Required action: Report only how many lines of the entries below contain the string "Loss".

□ □ □

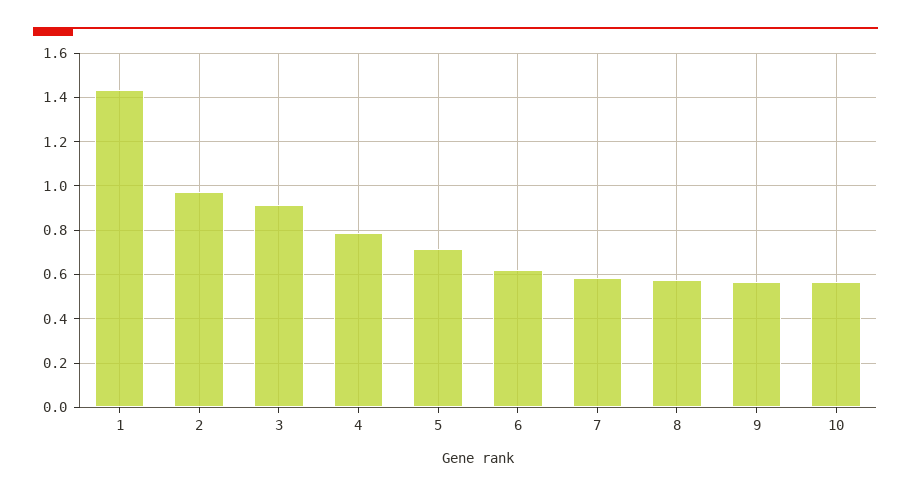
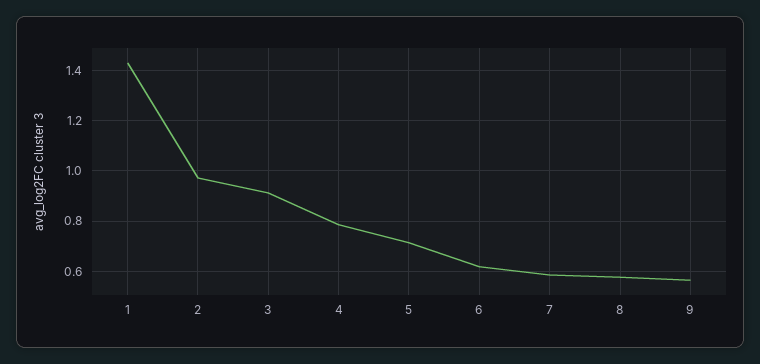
10: 0.55 -> none

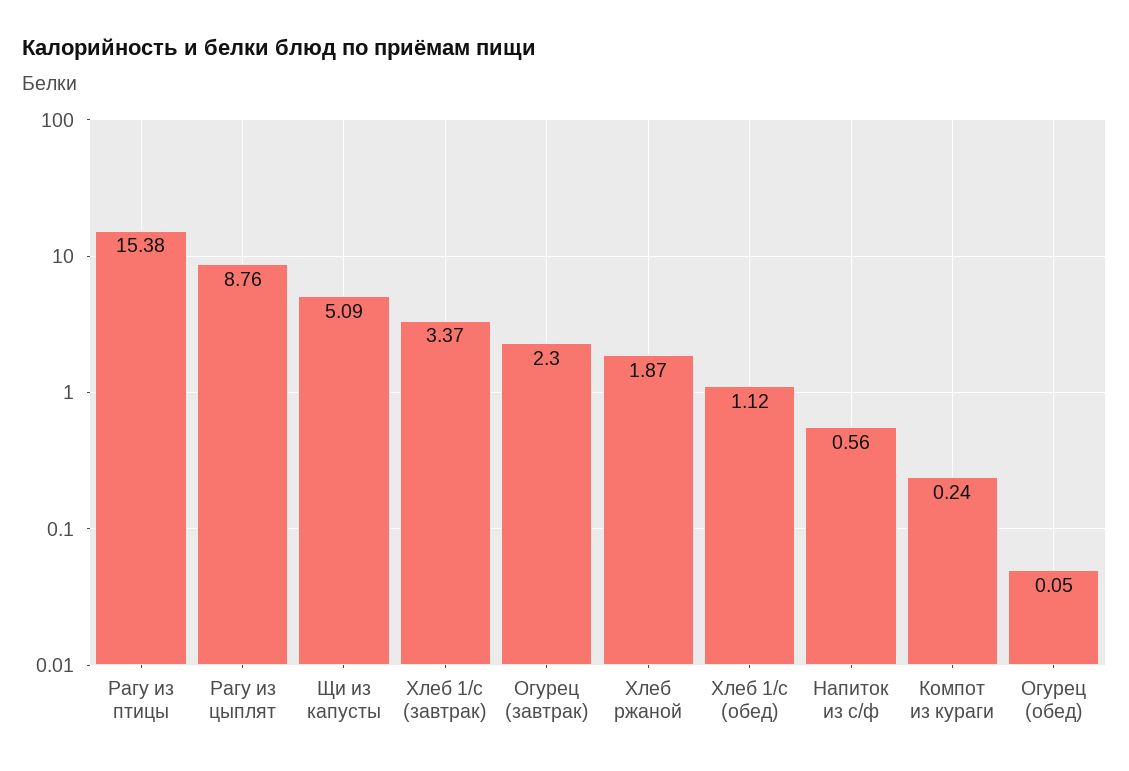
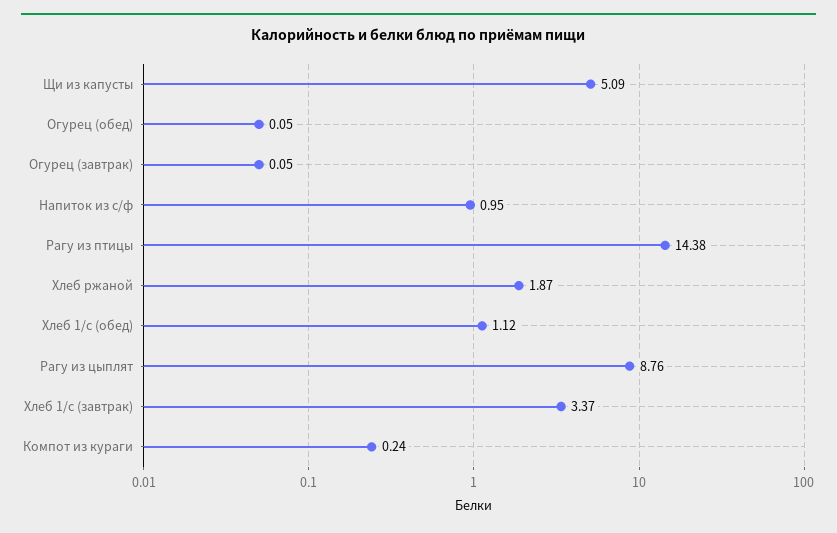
Рагу из птицы: 15.38 -> 14.38
Огурец (завтрак): 2.3 -> 0.05
Напиток из с/ф: 0.56 -> 0.95

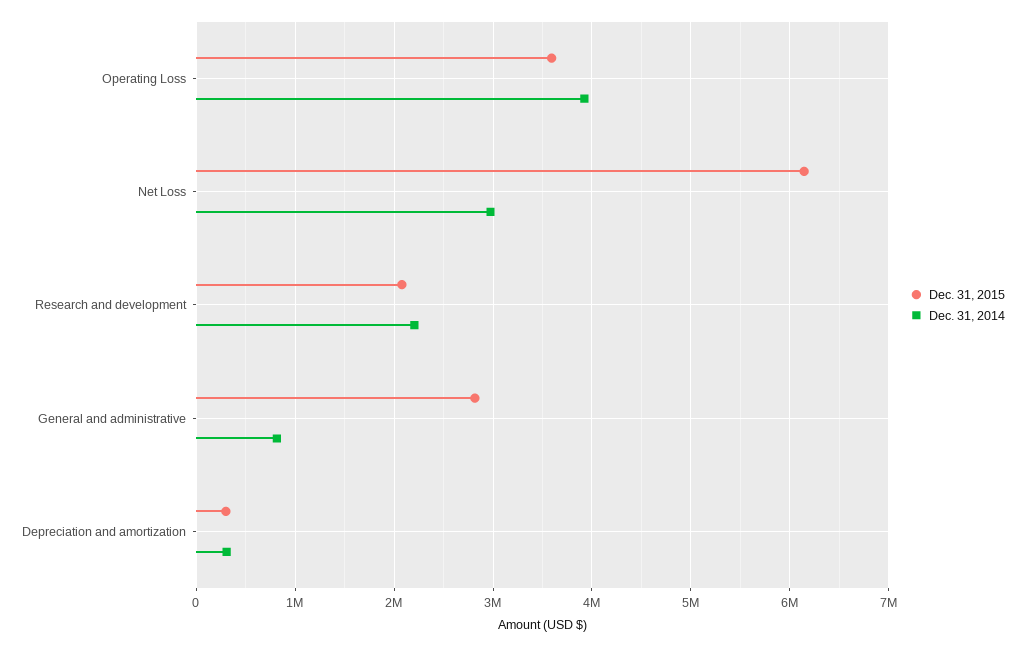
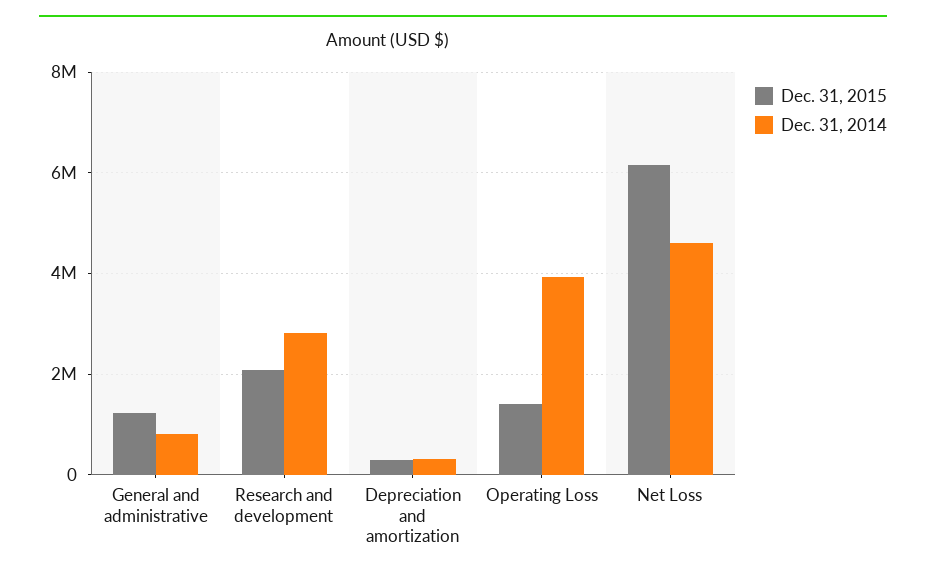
Dec. 31, 2015, Operating Loss: 3600000 -> 1400000
Dec. 31, 2014, Net Loss: 3000000 -> 4600000
Dec. 31, 2014, Research and development: 2200000 -> 2800000
Dec. 31, 2015, General and administrative: 2800000 -> 1200000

□ □ □

Completed exercise: 2